Bioskop bisa jadi tempat paling romantis atau paling reflektif tergantung posisi duduk... dan posisi hati.

Filmnya mulai masuk ke adegan emosional.

Tokoh utama duduk di bangku taman sambil menatap langit. Musiknya sendu, warnanya redup.

Di sebelahku, pasangan couple sudah mulai saling genggam tangan.

Dan aku...

genggam remotenya kursi reclining sambil nyari posisi paling netral.

Yang nggak terlalu santai, tapi juga nggak terlihat seperti... pasrah.

Karena yang paling bahaya dari bioskop dengan kursi couple adalah ilusi kemesraan yang otomatis.

Kursi itu memang didesain untuk dua orang yang ingin lebih dekat.

Tapi kalau kamu datang sendirian?

Kursi itu jadi pengingat bahwa jarak bisa lebih dingin dari AC ruangan.

Dan ternyata... aku bukan satu-satunya korban malam itu.

Beberapa baris di depan, aku lihat seorang bapak-bapak juga duduk sendiri di kursi couple.

Dia kelihatan santai, bahkan sempat buka HP buat nyatet nama aktor di layar.

Tapi... entah kenapa, dari gestur tubuhnya, aku tahu:

dia juga merasa canggung.

Karena dia terus-terusan mengatur posisi duduk, narik kerah bajunya, dan menghindari kontak mata dengan siapa pun.

Kami bertiga—aku, bapak itu, dan tas selempangku—seolah jadi kelompok diam di tengah lautan pelukan dan bisikan mesra.

Tapi momen paling tidak terduga adalah ketika seorang anak kecil—mungkin sekitar enam tahun—berlari dari kursi depan, lalu berhenti di baris kami dan menunjukku sambil teriak:

"Ma! Itu Om-nya nonton sendirian, kasian!"

SATU STUDIO HENING.

Satu detik, dua detik, lalu terdengar tawa tertahan dari barisan samping kanan.

Aku cuma bisa senyum. Kaku.

Lalu melambai pelan ke anak itu kayak tokoh figuran di acara ulang tahun.

Ibunya langsung narik anaknya dan bisik:

"Jangan ngomong sembarangan, Nak!"

Tapi kerusakan sudah terjadi.

Kini semua orang tahu:

ada yang nonton sendiri di kursi couple, dan dia adalah aku.

Seorang pria berusia 30-an, dengan hoodie hitam dan raut wajah yang sudah berdamai dengan nasib.

Aku menarik napas. Lalu berkata dalam hati:

"Tenang, Nara. Kamu bukan sendiri. Kamu cuma... sendirian bersama dirimu."

Dan dengan itu, aku kembali fokus ke layar.

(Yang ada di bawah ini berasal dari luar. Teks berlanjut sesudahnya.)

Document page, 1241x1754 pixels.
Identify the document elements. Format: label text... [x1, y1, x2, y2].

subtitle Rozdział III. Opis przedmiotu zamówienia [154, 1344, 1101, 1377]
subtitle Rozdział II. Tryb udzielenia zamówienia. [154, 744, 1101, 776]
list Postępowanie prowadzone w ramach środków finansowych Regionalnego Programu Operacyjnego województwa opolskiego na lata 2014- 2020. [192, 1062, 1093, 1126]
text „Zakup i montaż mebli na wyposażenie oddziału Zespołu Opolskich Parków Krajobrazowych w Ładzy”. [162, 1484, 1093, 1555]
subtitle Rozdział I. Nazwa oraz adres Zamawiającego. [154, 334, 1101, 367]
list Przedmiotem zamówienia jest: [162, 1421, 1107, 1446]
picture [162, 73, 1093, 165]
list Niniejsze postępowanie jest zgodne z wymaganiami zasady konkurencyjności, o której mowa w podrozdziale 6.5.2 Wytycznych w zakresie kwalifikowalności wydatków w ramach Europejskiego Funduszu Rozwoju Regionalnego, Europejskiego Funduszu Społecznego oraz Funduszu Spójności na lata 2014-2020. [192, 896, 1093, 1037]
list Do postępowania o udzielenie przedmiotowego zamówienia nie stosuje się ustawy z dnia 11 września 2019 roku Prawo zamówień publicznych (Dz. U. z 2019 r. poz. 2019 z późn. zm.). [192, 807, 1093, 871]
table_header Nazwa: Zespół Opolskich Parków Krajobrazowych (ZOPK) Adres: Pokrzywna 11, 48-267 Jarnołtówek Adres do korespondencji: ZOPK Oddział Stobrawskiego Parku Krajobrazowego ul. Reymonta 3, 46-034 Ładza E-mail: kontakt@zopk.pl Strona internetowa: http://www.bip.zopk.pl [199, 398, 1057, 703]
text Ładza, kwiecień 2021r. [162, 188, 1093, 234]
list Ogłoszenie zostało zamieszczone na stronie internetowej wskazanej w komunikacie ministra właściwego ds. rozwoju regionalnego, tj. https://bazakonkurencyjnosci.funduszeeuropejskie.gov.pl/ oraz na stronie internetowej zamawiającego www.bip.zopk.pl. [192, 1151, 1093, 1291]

Tokoh utamanya kini menangis.

Dan di saat itulah...

mataku juga berkaca-kaca. Tapi bukan karena adegannya menyentuh.

Tapi karena AC-nya langsung nembak tepat ke muka.

Setelah insiden "Om-nya nonton sendirian, kasian" itu, aku mulai lebih waspada.

Setiap gerakanku terasa diawasi.

Padahal mungkin cuma perasaanku aja.

Tapi tetap aja, aku jadi lebih hati-hati.